Abbiamo già discusso gli effetti negativi che le radiazioni possono avere sull’organismo, tuttavia come sappiamo sono anche utilizzate quotidianamente in ambito medico per svariati motivi.

Si spera di no ma probabilmente molti avranno avuto a che fare, ad esempio, con apparecchiatura radiologica per radiografie a raggi x; esse si basano sulla scoperta di Roentgen in base alla quale le parti dure del corpo (le ossa) non lasciano passare i raggi, che invece attraversano il resto dei tessuti, e può esserne dunque osservata la struttura o suoi eventuali danneggiamenti.

Le apparecchiature radiologiche di questo tipo si trovano in camere schermate all’interno degli ospedali per proteggere il personale addetto perché, per farle funzionare, serve una sorgente radioattiva che produca i raggi x.

Questa sorgente tuttavia continua ad emetterli anche quando il macchinario non è utilizzato, rendendosi pericolosa in caso di un’esposizione prolungata.

Le radiazioni assorbite dai tecnici del reparto di radiologia sono considerate il limite massimo al quale può essere esposto un umano senza riscontrare danni.

Se riceverle dall’esterno si può accettare di buon grado, certo farà più impressione il fatto che le radiazioni si possono ricevere anche dall’interno: in medicina si usano traccianti radioattivi per diverse funzioni in modo tale da non dove ricorrere immediatamente alla chirurgia per verificare le condizioni di un organo specifico o di una particolare parte del corpo.

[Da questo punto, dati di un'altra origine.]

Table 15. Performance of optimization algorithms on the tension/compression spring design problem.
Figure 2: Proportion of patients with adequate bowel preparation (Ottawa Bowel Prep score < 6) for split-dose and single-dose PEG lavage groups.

Un esempio di tracciante radioattivo è un preparato a base di tecnezio che legato ad una particolare molecola ed immesso nel sangue viene filtrato dai reni e da lì smaltito nelle urine.

Può non venire in mente subito ma la possibilità di controllare il movimento dei liquidi all’interno degli organi senza doverli aprire effettivamente è di enorme utilità sia in termini di tempo che di efficacia di diagnosi: è come poter vedere in tempo reale la maniera in cui funziona il nostro organismo sotto la pelle.

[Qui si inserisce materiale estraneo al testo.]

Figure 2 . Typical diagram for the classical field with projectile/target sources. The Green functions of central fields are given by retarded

Dopo aver somministrato il tracciante si procede scattando una serie di “foto” che captano i raggi gamma emessi dal paziente e dunque si riesce a realizzare il percorso che esso ha fatto all’interno del corpo.

Come mai siamo disposti a farci iniettare o a mangiare sostanze radioattive e quindi dannose per la salute?

La risposta è semplice: tra i diversi mali chiunque sceglierebbe quello minore, che nei casi di terapie o diagnosi tramite traccianti consiste proprio nel beccarsi una bella dose di radiazioni.

Come, infatti, ha spiegato Lorenzo Perot nel suo articolo di questo numero: arrecano danno quando l’esposizione ad esse è prolungata e non saltuaria come potrebbe essere quella per motivi medici.

Esistono anche terapie specifiche che si basano sull’assunzione di isotopi radioattivi, ne è un esempio lo iodio 131: questa sostanza viene utilizzata per curare alcune patologie della tiroide nel caso che l’intervento chirurgico sia poco consigliato (viene lasciato come ultima chance).

La direzione nella quale stanno andando le ricerche è quella volta a scoprire modi di poter curare i vari tipi di cancro in maniera specifica, tale da non avere tutte le problematiche legate alla radioterapia classica.

Finora la procedura di avvicinare sorgente e tessuto da trattare si è potuta mettere in pratica solamente quando era richiesta chirurgia lieve per effettuare l’impianto; in futuro potrebbe essere rimosso il vincolo della chirurgia inserendo la sorgente, legata ad una molecola opportuna che la porta presso tessuto tumorale, direttamente nel corpo del paziente.